======== Text ========

India Can Help Prevent Temperature Rise Globally

AC demand in India is expected to boom in the next decade
Credit: Bhaskar Deol

On the cusp of 2016’s biggest climate win, India has the opportunity to work with nations around the world on a strong commitment to phase down highly-potent global warming hydrofluorocarbon (HFCs) gases under the Montreal Protocol. In just a few weeks, world leaders will convene for the final meeting of the parties under the Montreal Protocol to reach a deal in Kigali, Rwanda. The Government of India and key stakeholders are looking toward the Kigali meeting and holding a series of industry and stakeholder meetings in New Delhi in September and October. 

HFCs are mostly used in air conditioning and refrigeration, for making insulating foams, and in some aerosols. Pound for pound, they pack thousands of times the heat-trapping punch of carbon dioxide. Though accounting for only 1-2 percent of total warming now, HFCs are the fastest growing climate pollutants, due to surging global demand for air conditioning as incomes rise in emerging economies such as India. In June 2016, Indian Prime Minister Narendra Modi committed to work toward a global agreement to cut heat-trapping HFCs under the Montreal Protocol this year, giving India a chance to lead the charge for strong climate action, similar to the role it played in Paris in December 2015.

======== Information supplied ========

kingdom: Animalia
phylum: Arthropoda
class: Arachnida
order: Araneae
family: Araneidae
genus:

========

* What this exercise asks
A – In the text about India and HFCs, where will world leaders meet to reach a deal under the Montreal Protocol?
B – Write out the passage of the text about India and HFCs, starting at "On the cusp" and ending at "September and October.".

* Answers to the problems
A – Kigali, Rwanda

B –
On the cusp of 2016’s biggest climate win, India has the opportunity to work with nations around the world on a strong commitment to phase down highly-potent global warming hydrofluorocarbon (HFCs) gases under the Montreal Protocol. In just a few weeks, world leaders will convene for the final meeting of the parties under the Montreal Protocol to reach a deal in Kigali, Rwanda. The Government of India and key stakeholders are looking toward the Kigali meeting and holding a series of industry and stakeholder meetings in New Delhi in September and October.